As for street food, try five flavours, which contains the carb knock-out of both pasta and rice. Taking its cues from five countries – Asia, Africa, European and local, it is a taste combination you will not have had before. Then there’s antichico, meat on a stick, and picaronas, a style of doughnut.
And the one place in the world we still know very little of, yet destroy with alarming alacrity? The Amazon. But there is a destination in Lima that allows you to taste the rainforest and the dishes tribes have cultivated from the land for centuries. Malabar is a restaurant using Amazonian giant snails, palms and cashew fruits endemic to the rainforest.
SANTIAGO
Santiago is the gateway to South America for Australians flying across the Pacific. And there’s no better introduction to the continent than the Chilean capital. It combines a Latin temperament with artistic flair, all overseen by the graceful Andes
Begin your trip by getting to know the locals. The best place? Try La Vega Central market, which started a century ago, near the central train station. With meat, fish, fruit and vegetables on display, you will end up hungry. Savvy stall operators know this, so line up for sopaipillas, a corn flour pumpkin pastry fried in lard.
La Vega Chica is opposite the market and is a casual food hall, where you can sit on plastic chairs or on high stools at counters.
Here you will be able to find a specialty sandwich called the El Lomito. It consists of a fat frico bun, larger than the size of a discus, internally stacked with thin shavings of pork slow cooked in a special broth and shouldered between avocado, tomato and a slathering of mayonnaise. Be warned, the pork takes up more space than the bun. You’re in for some heavy duty meat consumption with this one.
Chileans’ love for pork continues at El Hoyo restaurant, which means ‘hole in the wall’ and very much understates its high regard. You can order pork on the leg as well as haroyato, a meatloaf of cured pork boiled in pork skin.
In case you had any notion that Chile is a good place to be a vegetarian, think again. The national dish is a Chilean corn pie, made of minced beef, chicken, corn meal and egg, baked in a bowl.

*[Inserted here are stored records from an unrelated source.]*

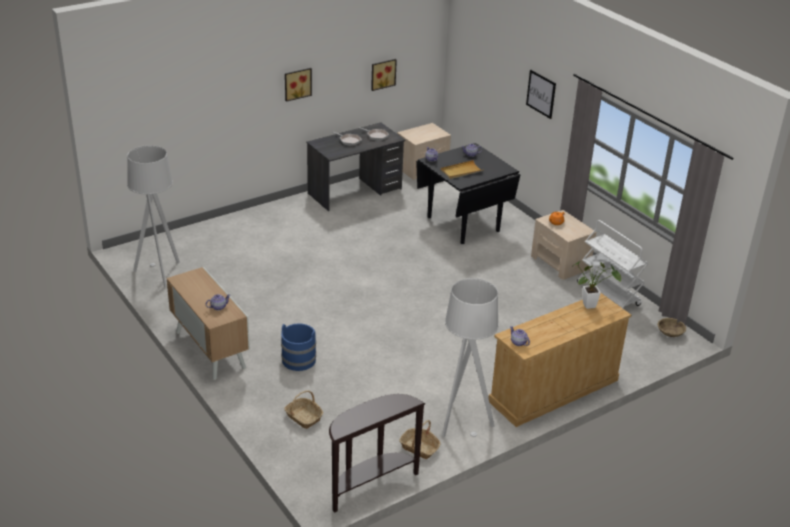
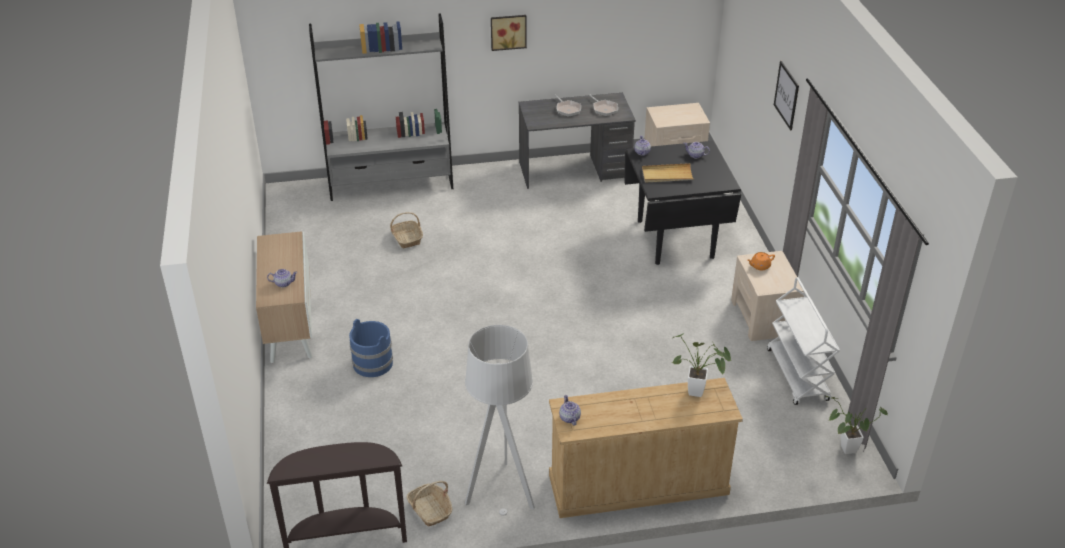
camera: 25 degrees right, 5 degrees up
grey floor lamp [127,145,180,288] -> none
basket [284,390,323,429] -> basket moved to [390,212,423,248]
picture [371,59,397,91] -> none
beige bowl [658,318,686,337] -> potted plant [826,396,888,454]
none -> grey bookcase [309,13,453,201]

To comprehend contemporary Chile, visit the Museum of Memory and Human Rights which commemorates the deaths of 3000 people accused of dissent under the 17-year rule of dictator Augusto Pinochet after the 1973 coup.
La Alameda is like Las Ramblas in Barcelona with its dynamic pedestrian-only zoning. Café Caribe serves what is called ‘coffee with legs’. Back in the 1950s, the locals drank instant coffee and needed some persuading to embrace espresso. What to do? Cafes decided to put good-looking ladies in skimpy outfits and heels behind the counter.

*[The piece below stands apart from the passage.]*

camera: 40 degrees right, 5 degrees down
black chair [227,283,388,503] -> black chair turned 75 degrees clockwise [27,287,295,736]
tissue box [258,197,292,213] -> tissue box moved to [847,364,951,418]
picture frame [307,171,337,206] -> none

You’re probably already familiar with Chilean wine, renowned throughout the world, but what about the drink mote con huesillo? It’s a refreshing serve of barley and peaches in sweet nectar with cinnamon. You decide whether it’s food or drink – it comes with a spoon for the barley pieces.
Bellavista, meanwhile, is a city neighbourhood that was formerly the preserve of the wealthy. It is now an artistic enclave of day discussions and night distractions.
For a handle on Chilean culture, stop in at the home of its great poet Pablo Neruda, at the Casa Museo La Chascona. To experience the Latino passion, try some of the dance joints along Pio Nono and Antonia Lopez de Bello.